Der Verkehrskundeunterricht

«Und was seht ihr hier?», fragte der Fahrlehrer und sah über die Schulter auf das sich von rechts hereinschiebende Bild der Präsentation. Eine gerade Strasse mit einem entgegenkommenden Fahrzeug, hinter dem ein zweites leicht versetzt zum Überholen auszuheben schien. Zu beiden Seiten breitete sich mattes Gras mit vereinzelten Apfelbäumen. Der Gelbstich und die pelzige Frisur des Fahrzeugfahrers ergänzten das Foto aus den 80er-Jahren.
«Zwei Autos», rief Andrea, die Älteste.
«Gut. Ist das eine gefährliche Situation für uns, wenn wir auf der Strasse fahren?», fragte der Fahrlehrer und zupfte an seinem Spitzbärtchen. Er schwenkte den Blick zu den vorderen Reihen der Schüler, in der Hoffnung, dass auch sie etwas sagten. Insbesondere um die eine — eine junge Fahrschülerin, die sich auch in den Stunden sehr einsilbig gab — war er besorgt.
«Klar», sagte schliesslich, als wäre es ein ins Kauen des Kaugummis eingefügtes Geräusch, der Junge neben ihr.
«Klar! Richtig! Aber warum?»
«Weil wir nichts tun können», rief Andrea aus der hintersten Reihe. «Wir sterben.»
Der Fahrlehrer lächelte. «Nicht unbedingt. Könnte sein. Es wird auf jeden Fall eng. Für uns und ihn. Ausweichen ist auch nicht gut, wenn man die Bäume sieht. Ausserdem könnte er dasselbe machen. Was also tun?»
«Signale geben. Lichthupe», rief Andrea.
«Genau, oder?»
«Langsamer fahren, vorsichtiger schauen, notfalls eben langsam ausweichen.»
«Genau. Aber eigentlich: können wir hier fast gar nichts mehr machen.»
«Wir sterben.»
Der Fahrlehrer zupfte sich am Spitzbärtchen und schlug eine laut hämmernde Taste seines Computers an. Die altmodische Präsentation löste sich in grosse Pixel auf, die sich zu einem neuen Foto zusammensetzten.
«Und was seht ihr hier?», fragte er.
«Menschen! Trams. Ein Schild.»
«Genau, was ist das für ein Schild?» Er zeigte auf Yan, den kauenden Jungen.
«Ein Nicht-Parkieren-Schild.»
«Seht ihr sonst noch was?»
«Ja, da, ein Kind im Schatten.»
«Richtig, Andrea. Auf die Kinder müssen wir achten, auf die Schatten, auf die Schilder, denn wo Nicht-Parkieren-Schilder sind, sind entweder die Wege sehr eng oder es könnten Einfahrten vorhanden sein. Fahren wir hier schnell durch?»
«Nein, langsam», rief es von hinten.
«Genau. Also, was müsst ihr bei einer solchen Situation beachten?»
«Vorsichtig fahren, verschiedene Verkehrsteilnehmer im Blick haben. Die Tramgleise beachten, wegen Velofahrer und so.»
«Genau», murmelte der Fahrlehrer und wollte schon auf die laute Taste hauen, um den nächsten Slide einzublenden. Doch dann fuhr die Hand neben Yan hoch. Es war die schweigsame Anita.
«Aber da ist doch noch etwas…», sagte sie langsam und so leise, dass sich Andrea hinten über den Tisch lehnte.
«Wo denn?», fragte der Fahrlehrer sie freundlich ermutigend und drehte sich zum Bild.
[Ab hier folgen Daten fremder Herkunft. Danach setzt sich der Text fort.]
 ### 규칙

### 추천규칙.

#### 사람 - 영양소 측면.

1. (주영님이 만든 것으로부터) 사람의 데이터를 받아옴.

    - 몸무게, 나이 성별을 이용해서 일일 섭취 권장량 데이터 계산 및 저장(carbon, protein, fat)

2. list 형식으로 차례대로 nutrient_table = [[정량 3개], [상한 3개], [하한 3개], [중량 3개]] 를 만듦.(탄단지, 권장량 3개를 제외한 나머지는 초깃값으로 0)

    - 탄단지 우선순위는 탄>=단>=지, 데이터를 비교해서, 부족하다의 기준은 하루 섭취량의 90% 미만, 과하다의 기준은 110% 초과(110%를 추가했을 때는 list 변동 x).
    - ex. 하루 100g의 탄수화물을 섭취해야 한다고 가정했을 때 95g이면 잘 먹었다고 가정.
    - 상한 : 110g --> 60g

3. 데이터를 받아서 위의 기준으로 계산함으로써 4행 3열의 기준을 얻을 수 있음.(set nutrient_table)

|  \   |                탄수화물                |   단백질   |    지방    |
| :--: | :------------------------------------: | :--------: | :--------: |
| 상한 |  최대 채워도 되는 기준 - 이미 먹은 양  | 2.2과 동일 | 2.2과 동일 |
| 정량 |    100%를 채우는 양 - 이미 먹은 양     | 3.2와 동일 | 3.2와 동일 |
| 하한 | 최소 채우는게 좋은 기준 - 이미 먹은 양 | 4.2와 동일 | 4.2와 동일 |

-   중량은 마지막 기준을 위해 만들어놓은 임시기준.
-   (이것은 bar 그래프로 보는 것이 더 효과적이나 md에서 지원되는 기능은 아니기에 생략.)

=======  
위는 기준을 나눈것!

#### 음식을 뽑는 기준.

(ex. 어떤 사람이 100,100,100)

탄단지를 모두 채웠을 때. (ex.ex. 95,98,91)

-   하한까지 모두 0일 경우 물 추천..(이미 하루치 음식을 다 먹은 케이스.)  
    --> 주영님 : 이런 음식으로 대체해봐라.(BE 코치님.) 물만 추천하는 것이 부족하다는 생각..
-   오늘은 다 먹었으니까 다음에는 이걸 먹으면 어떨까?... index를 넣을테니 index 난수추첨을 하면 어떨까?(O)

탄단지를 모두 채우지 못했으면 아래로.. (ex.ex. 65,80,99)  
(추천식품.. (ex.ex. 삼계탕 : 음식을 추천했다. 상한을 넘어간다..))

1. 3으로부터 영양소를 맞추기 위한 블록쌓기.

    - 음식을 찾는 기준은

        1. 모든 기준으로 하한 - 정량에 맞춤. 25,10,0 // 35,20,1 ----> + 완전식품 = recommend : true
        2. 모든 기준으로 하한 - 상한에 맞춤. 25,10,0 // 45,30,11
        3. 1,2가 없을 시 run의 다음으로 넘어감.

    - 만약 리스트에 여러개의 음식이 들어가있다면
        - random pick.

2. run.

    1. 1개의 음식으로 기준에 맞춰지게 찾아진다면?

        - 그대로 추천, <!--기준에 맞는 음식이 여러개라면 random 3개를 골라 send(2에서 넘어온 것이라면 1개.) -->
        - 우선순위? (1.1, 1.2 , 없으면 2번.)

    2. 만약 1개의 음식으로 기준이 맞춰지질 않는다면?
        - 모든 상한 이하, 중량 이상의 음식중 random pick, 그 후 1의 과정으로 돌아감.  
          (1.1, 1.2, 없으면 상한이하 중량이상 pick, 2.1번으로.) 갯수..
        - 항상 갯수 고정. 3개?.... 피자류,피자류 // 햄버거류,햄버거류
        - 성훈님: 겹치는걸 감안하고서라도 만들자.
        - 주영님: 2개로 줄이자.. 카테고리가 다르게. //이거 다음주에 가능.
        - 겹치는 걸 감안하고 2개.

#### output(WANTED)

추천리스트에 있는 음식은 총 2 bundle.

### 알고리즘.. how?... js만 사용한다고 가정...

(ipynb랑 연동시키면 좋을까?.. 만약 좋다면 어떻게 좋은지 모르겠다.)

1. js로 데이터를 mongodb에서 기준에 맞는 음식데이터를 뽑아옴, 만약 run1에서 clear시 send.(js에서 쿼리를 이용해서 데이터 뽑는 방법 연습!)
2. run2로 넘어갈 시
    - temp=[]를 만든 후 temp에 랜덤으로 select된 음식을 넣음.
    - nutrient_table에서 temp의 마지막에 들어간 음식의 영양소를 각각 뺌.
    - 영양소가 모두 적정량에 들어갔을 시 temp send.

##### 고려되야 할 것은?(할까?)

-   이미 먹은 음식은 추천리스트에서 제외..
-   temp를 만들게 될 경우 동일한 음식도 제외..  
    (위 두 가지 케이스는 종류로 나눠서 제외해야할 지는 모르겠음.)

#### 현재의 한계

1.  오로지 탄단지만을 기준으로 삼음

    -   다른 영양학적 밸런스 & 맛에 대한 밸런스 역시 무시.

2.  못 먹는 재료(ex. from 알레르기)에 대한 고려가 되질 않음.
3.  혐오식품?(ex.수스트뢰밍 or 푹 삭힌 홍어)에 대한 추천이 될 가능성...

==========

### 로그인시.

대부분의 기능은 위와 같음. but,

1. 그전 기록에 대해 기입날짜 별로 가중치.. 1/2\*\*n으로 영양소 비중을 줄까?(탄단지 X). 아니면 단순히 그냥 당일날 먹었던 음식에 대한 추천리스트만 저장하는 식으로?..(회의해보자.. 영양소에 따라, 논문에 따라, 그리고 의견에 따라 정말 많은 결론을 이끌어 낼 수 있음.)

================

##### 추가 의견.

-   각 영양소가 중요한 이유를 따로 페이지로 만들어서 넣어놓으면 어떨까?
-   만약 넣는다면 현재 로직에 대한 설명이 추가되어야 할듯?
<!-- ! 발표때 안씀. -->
«Na da, hinter dem Sicherungskasten…»
Die ganze Klasse beugte sich vor, um einen deutlicheren Blick zu haben. Dort, neben der Allee, im Schatten hinter dem Kind, ragte etwas hinter dem Sicherungskasten hervor. Erst schien es nur eine Täuschung, aber bei stärkerem Hinsehen war die Deutlichkeit nicht zu bestreiten, und die Konturen zeichneten sich, wie beim Aufwachen in der Dunkelheit, mit fast brennender Genauigkeit, ab. Andrea stiess einen gellenden Schrei aus. Yan murmelte etwas. Der Fahrlehrer war bleich geworden und rupfte grob an seinem Spitzbärtchen. Seine Hand glitt wie automatisch zur Taste, um das Bild weiterzuschalten, aber sie verharrte zehn Zentimeter über der Tastatur und bewegte sich nicht. Immer noch sahen sie das handartige, umgestülpte, grausige Gebilde auf dem dreissig Jahre alten Foto an, neben dem der normale Tagesbetrieb auf der Strasse herrschte. Ein Geräusch erklang, als ein Junge in Ohnmacht, sein Kopf hart auf den Tisch und sein New Era-Cap zu Boden fiel.